***
Setelah melewati hari yang melelahkan di kantor, Minsik sebenarnya ingin langsung pulang dan beristirahat. Namun, ajakan Giselle yang terus menerus memintanya menemani untuk membeli iPad baru tak bisa ia tolak.
Mereka berdua berjalan menuju pusat elektronik terdekat. Selama perjalanan, Giselle bercerita panjang lebar tentang bagaimana kejadian iPad lamanya rusak, sambil tertawa geli. Minsik hanya menggelengkan kepala dengan senyum tipis. Dia tak bisa membayangkan bagaimana bisa iPad lamanya terhimpit begitu keras hingga terbelah dua.
Setelah tiba di toko elektronik dan Giselle berhasil membeli iPad baru, tampaknya agenda mereka belum selesai. Giselle, yang tampak bersemangat, tiba-tiba mengusulkan untuk pergi ke hotel di pusat kota. "Aku butuh kamu temani aku ke hotel sebentar, Minsik. Ada riset untuk proyek kerja yang harus aku selesaikan. Ini penting buat laporan divisi kita minggu depan."
Minsik menghela napas, merasa lelah dan hanya ingin segera pulang. Tapi Giselle adalah sahabatnya, dan permintaannya terdengar masuk akal, apalagi berhubungan dengan pekerjaan mereka. "Baiklah, Giselle. Tapi setelah ini, aku benar-benar mau pulang, ya?"

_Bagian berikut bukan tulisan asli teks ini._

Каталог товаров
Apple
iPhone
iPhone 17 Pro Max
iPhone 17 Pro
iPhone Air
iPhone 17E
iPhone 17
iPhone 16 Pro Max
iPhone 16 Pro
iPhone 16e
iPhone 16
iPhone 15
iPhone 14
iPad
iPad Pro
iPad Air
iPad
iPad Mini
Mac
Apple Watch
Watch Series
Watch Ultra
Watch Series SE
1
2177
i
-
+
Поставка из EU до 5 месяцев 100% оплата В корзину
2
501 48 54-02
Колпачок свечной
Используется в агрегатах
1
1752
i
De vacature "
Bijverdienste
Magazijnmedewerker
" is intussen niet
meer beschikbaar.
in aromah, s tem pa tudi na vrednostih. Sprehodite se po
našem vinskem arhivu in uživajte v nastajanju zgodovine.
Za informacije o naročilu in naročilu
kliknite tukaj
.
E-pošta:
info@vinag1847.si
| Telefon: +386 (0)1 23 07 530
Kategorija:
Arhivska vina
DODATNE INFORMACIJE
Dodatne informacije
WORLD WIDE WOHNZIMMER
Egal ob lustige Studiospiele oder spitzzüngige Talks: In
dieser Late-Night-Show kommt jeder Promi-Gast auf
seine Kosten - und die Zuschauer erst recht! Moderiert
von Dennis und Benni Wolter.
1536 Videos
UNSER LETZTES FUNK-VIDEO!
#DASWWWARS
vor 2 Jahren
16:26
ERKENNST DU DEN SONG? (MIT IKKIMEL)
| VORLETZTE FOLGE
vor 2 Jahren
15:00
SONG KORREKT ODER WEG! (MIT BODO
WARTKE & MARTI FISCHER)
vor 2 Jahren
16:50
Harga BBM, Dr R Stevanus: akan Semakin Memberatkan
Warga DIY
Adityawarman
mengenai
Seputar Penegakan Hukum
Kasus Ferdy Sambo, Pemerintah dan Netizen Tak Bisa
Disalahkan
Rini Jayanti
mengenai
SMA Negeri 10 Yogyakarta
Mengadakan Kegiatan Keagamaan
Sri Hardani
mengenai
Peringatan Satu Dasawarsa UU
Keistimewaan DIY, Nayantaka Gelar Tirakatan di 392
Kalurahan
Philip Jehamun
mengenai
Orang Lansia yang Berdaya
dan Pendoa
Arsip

Giselle mengangguk penuh semangat. "Ya, ya, aku janji! Ayo cepat."
Mereka pun segera menuju hotel yang dimaksud. Sepanjang perjalanan, Giselle terus berbicara tentang riset yang sedang mereka kerjakan, tetapi Minsik hanya setengah mendengarkan.
Setibanya di hotel, mereka menuju resepsionis untuk memeriksa ruangan yang akan dijadikan objek riset. Minsik yang masih merasa lelah dan sedikit tak sabar, memutuskan menunggu di lobi sementara Giselle berbicara dengan petugas hotel.
Setelah beberapa menit berlalu, Giselle kembali dan menarik tangan Minsik. "Ayo, naik ke atas sebentar. Aku ingin lihat salah satu ruang meeting yang mereka rekomendasikan untuk proyek kita."
Minsik mengangguk tanpa banyak bicara, mengikuti langkah Giselle menuju lift. Namun, ketika mereka berbalik ke arah lift, tiba-tiba langkah Minsik terhenti. Tubuhnya seketika terasa membeku, dan pandangannya terpaku pada satu sosok yang baru saja keluar dari lift.
Di hadapannya, Karina berjalan beriringan dengan seorang pria. Pria itu tinggi, berpakaian rapi, dan tampak akrab dengan Karina. Mereka berbicara dengan nada santai, dan sesekali pria itu tersenyum ke arah Karina. Tapi bukan itu yang membuat Minsik tercekat. Yang membuat dadanya serasa sesak adalah kenyataan bahwa Karina baru saja keluar dari sebuah hotel bersama pria itu.
Napas Minsik tersendat, dan dia hampir tak percaya dengan apa yang dilihatnya. Perasaan kecewa langsung menyelimuti dirinya. Seketika, segalanya terasa seperti tidak berarti, seolah lenyap begitu saja di hadapan pemandangan ini.
Matanya terus memandangi Karina, yang berjalan keluar dari hotel dengan pria itu. Jantungnya berdegup kencang, penuh dengan berbagai macam perasaan yang bercampur aduk—marah, bingung, dan patah hati. Namun, yang paling mendominasi adalah rasa kecewa yang begitu dalam. Mengapa Karina ada di sini lagi? Mengapa dia kembali melakukan ini?